* _Problem requirements_
Filter the material below down to the lines containing the word "Deploy".

* _Dataset extract_
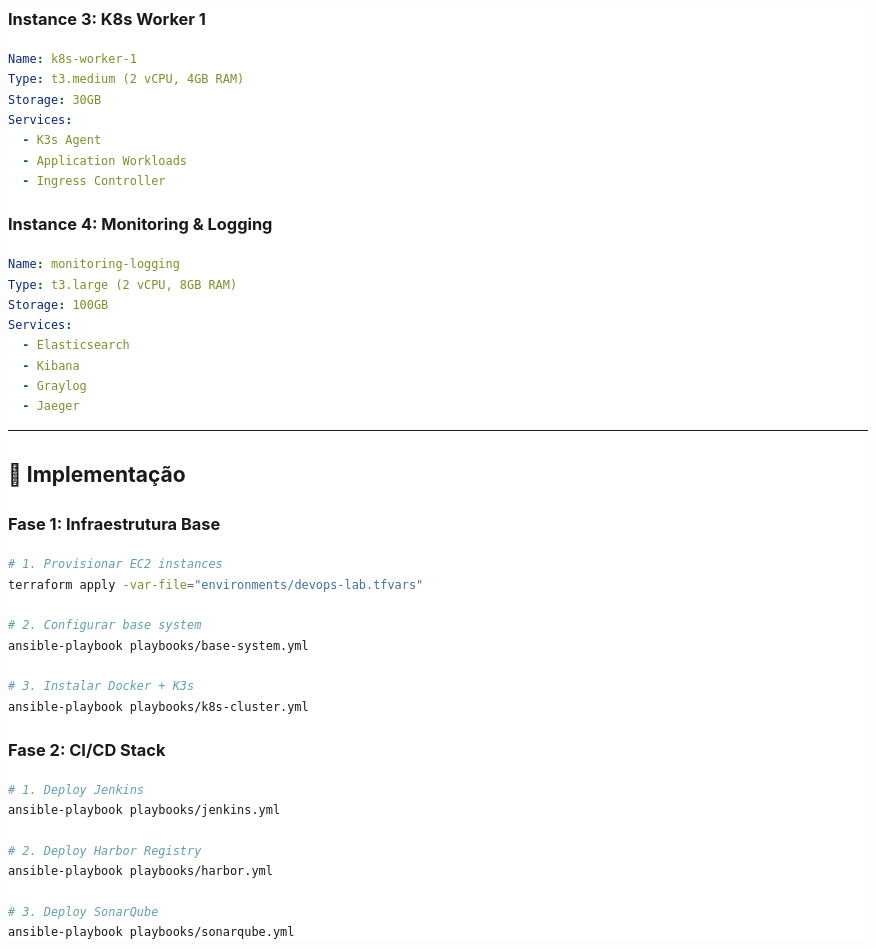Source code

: ### **Instance 3: K8s Worker 1**
```yaml
Name: k8s-worker-1
Type: t3.medium (2 vCPU, 4GB RAM)
Storage: 30GB
Services:
  - K3s Agent
  - Application Workloads
  - Ingress Controller
```

### **Instance 4: Monitoring & Logging**
```yaml
Name: monitoring-logging
Type: t3.large (2 vCPU, 8GB RAM)
Storage: 100GB
Services:
  - Elasticsearch
  - Kibana
  - Graylog
  - Jaeger
```

---

## 🚀 Implementação

### **Fase 1: Infraestrutura Base**
```bash
# 1. Provisionar EC2 instances
terraform apply -var-file="environments/devops-lab.tfvars"

# 2. Configurar base system
ansible-playbook playbooks/base-system.yml

# 3. Instalar Docker + K3s
ansible-playbook playbooks/k8s-cluster.yml
```

### **Fase 2: CI/CD Stack**
```bash
# 1. Deploy Jenkins
ansible-playbook playbooks/jenkins.yml

# 2. Deploy Harbor Registry
ansible-playbook playbooks/harbor.yml

# 3. Deploy SonarQube
ansible-playbook playbooks/sonarqube.yml
```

* _Answer below_
# 1. Deploy Jenkins
# 2. Deploy Harbor Registry
# 3. Deploy SonarQube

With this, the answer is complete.